New research from the US has found recent homeowners have been finding increasingly creative ways to generate income and offset expenses.
Realtor manager of economic research George Ratiu has revealed recent homebuyers are becoming more comfortable with renting part of their property, such as a spare room, outdoor space or parking lot.
“As the next generation of home buyers has embraced ride-sharing and short-term rentals, it’s a natural next step that they begin to think of their biggest asset, their home, as a potential income stream,” Mr Ratiu said.
“For people looking to take advantage of the sharing economy, in addition to traditional approaches it may be worthwhile to explore creative solutions, such as listing your home as a vacation rental when you leave town, or renting your outdoor space or pool.
“Even a small amount of income each month can multiply over a year or more and can turn into bigger returns.”

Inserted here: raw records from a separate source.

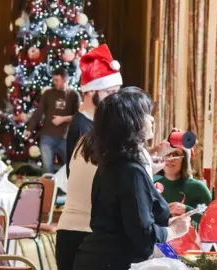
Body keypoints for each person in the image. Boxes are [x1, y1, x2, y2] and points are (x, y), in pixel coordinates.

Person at [56, 87, 177, 270]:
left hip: (79, 243)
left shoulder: (101, 156)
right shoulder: (131, 169)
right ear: (132, 122)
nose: (151, 119)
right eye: (146, 114)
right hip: (109, 256)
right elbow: (141, 232)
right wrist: (172, 231)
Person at [65, 44, 122, 177]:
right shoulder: (82, 127)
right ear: (90, 90)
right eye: (109, 92)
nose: (114, 98)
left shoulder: (98, 119)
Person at [24, 67, 81, 173]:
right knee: (47, 169)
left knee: (70, 168)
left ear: (65, 79)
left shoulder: (74, 95)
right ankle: (48, 188)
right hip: (47, 137)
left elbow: (79, 116)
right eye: (53, 80)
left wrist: (63, 119)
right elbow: (38, 112)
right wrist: (29, 129)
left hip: (65, 138)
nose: (54, 82)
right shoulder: (48, 94)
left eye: (57, 80)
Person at [153, 147, 211, 229]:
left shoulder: (199, 188)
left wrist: (187, 210)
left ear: (185, 161)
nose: (170, 159)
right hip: (161, 239)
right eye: (167, 154)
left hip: (190, 239)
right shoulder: (152, 186)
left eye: (176, 155)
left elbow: (210, 222)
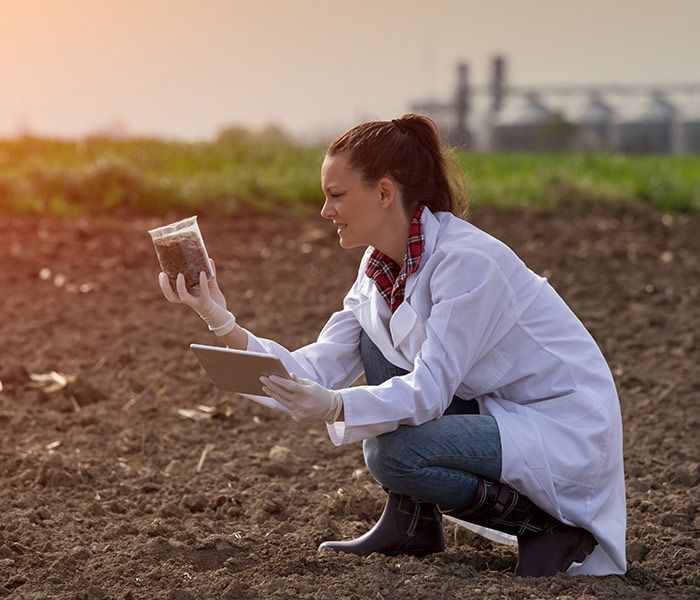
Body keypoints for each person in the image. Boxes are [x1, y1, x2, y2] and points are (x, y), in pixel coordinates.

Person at [158, 113, 626, 577]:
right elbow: (313, 369)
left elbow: (428, 391)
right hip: (499, 408)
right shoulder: (378, 267)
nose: (325, 212)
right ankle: (412, 523)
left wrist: (337, 406)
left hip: (560, 423)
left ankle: (546, 529)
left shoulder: (466, 262)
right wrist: (218, 317)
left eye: (336, 196)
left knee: (394, 454)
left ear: (384, 193)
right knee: (377, 339)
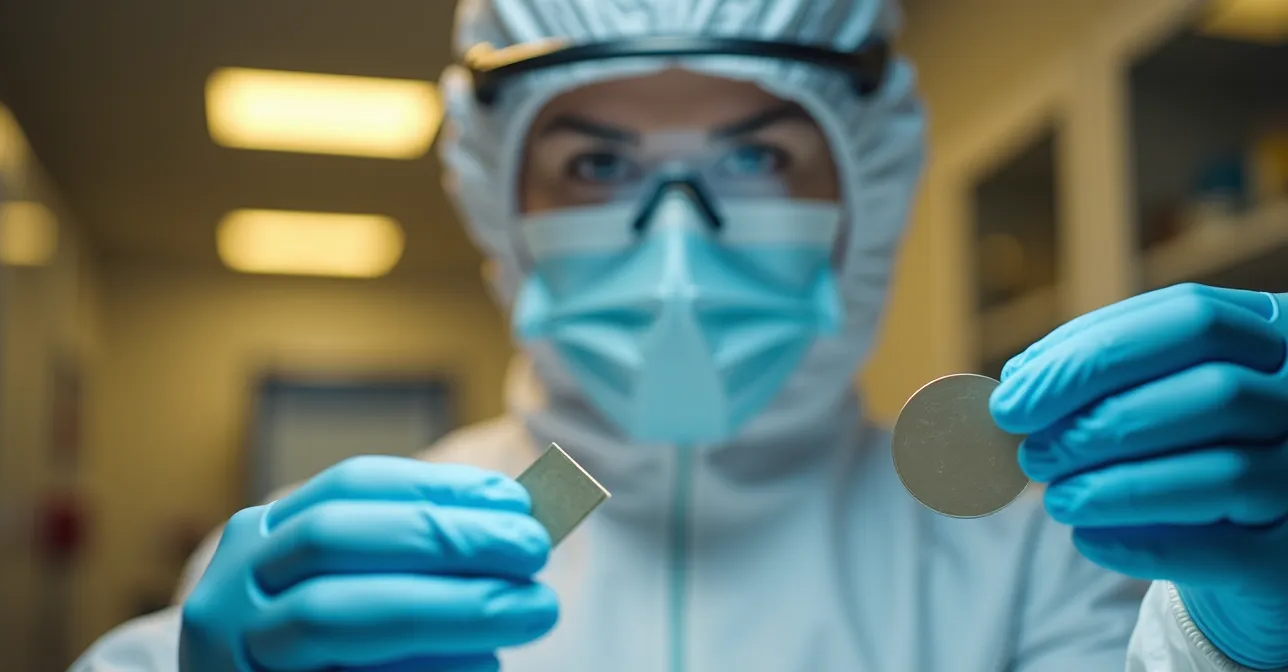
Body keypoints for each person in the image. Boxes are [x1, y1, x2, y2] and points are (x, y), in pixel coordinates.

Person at [72, 0, 1288, 670]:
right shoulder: (349, 561)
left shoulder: (1038, 550)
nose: (674, 245)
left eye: (753, 155)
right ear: (501, 196)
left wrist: (1237, 641)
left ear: (864, 187)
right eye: (597, 161)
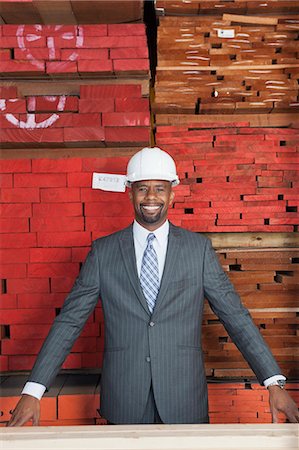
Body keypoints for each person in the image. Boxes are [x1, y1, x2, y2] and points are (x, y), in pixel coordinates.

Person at [8, 147, 298, 426]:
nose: (151, 196)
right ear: (130, 191)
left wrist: (273, 382)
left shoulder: (197, 251)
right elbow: (69, 321)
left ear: (172, 194)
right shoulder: (104, 252)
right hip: (125, 401)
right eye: (142, 187)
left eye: (159, 188)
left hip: (184, 401)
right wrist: (33, 390)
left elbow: (235, 316)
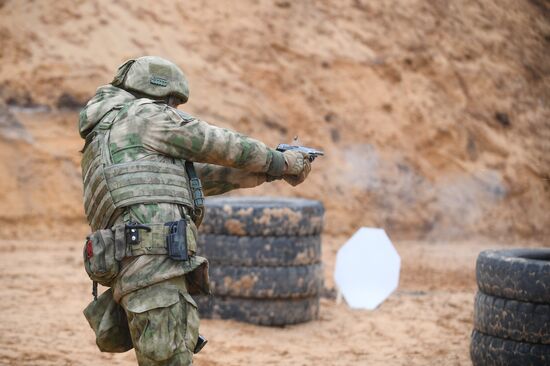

According to a HarrisX US-based survey, 67 per cent of recent homebuyers would rent out part of their home if it had a separate entrance, kitchen and bathroom.
Additionally, 32 per cent of consumers have already rented out a room, space or outdoor feature of their property.
The most common rental agreements include taking on a long-term roommate (10 per cent) or short-term holiday rental, such as Airbnb (8 per cent).
However, 7 per cent of survey participants were renting out their outdoor parking lot, while 6 per cent were renting their yard or pool.
When travelling, 6 per cent have rented their entire home.
Arguably the most self-sacrificial, 7 per cent have lived in a smaller unit on their property while renting out the main house.
Consumers said that the biggest reason to rent out part or all of their home was:
- Extra income to save (53 per cent)
- Extra spending money (37 per cent)
- Lessen the burden of general monthly expenses (35 per cent)
- Offset major home expenses such as the mortgage (29 per cent)
- Covering a family vacation (16 per cent)
When considering rental preferences, 52 per cent of participants felt comfortable renting a part of their home, as long as it had its own entrance, kitchen and bathroom, and the rental was with somebody they already knew.
Another 30 per cent would be comfortable as long as they could personally choose the renter beforehand, while 29 would be comfortable with a renter who was vetted by a third-party, including apps.
Surprisingly, 16 per cent of people would rent a space to anyone if they really needed the money.
Recent buyers were less picky about vetting, with 32 per cent of participants suggesting they would rent to someone they know, while 23 per cent were open to anybody.
Long-term rentals (24 per cent) were preferred over medium-term (21 per cent) or short-term renters (18 per cent).
“It is important to keep in mind that while today’s sharing economy may make it sound easy to make rental income off of your home, there are many factors to consider before taking the leap,” Mr Ratiu warned.
“You should familiarise yourself with tenant rights in your state and locality, and understand any community restrictions.
“Along with those, making sure that renters have been properly vetted and that home insurance will cover any potential damage, are additional things to look into before inviting renters into your home.”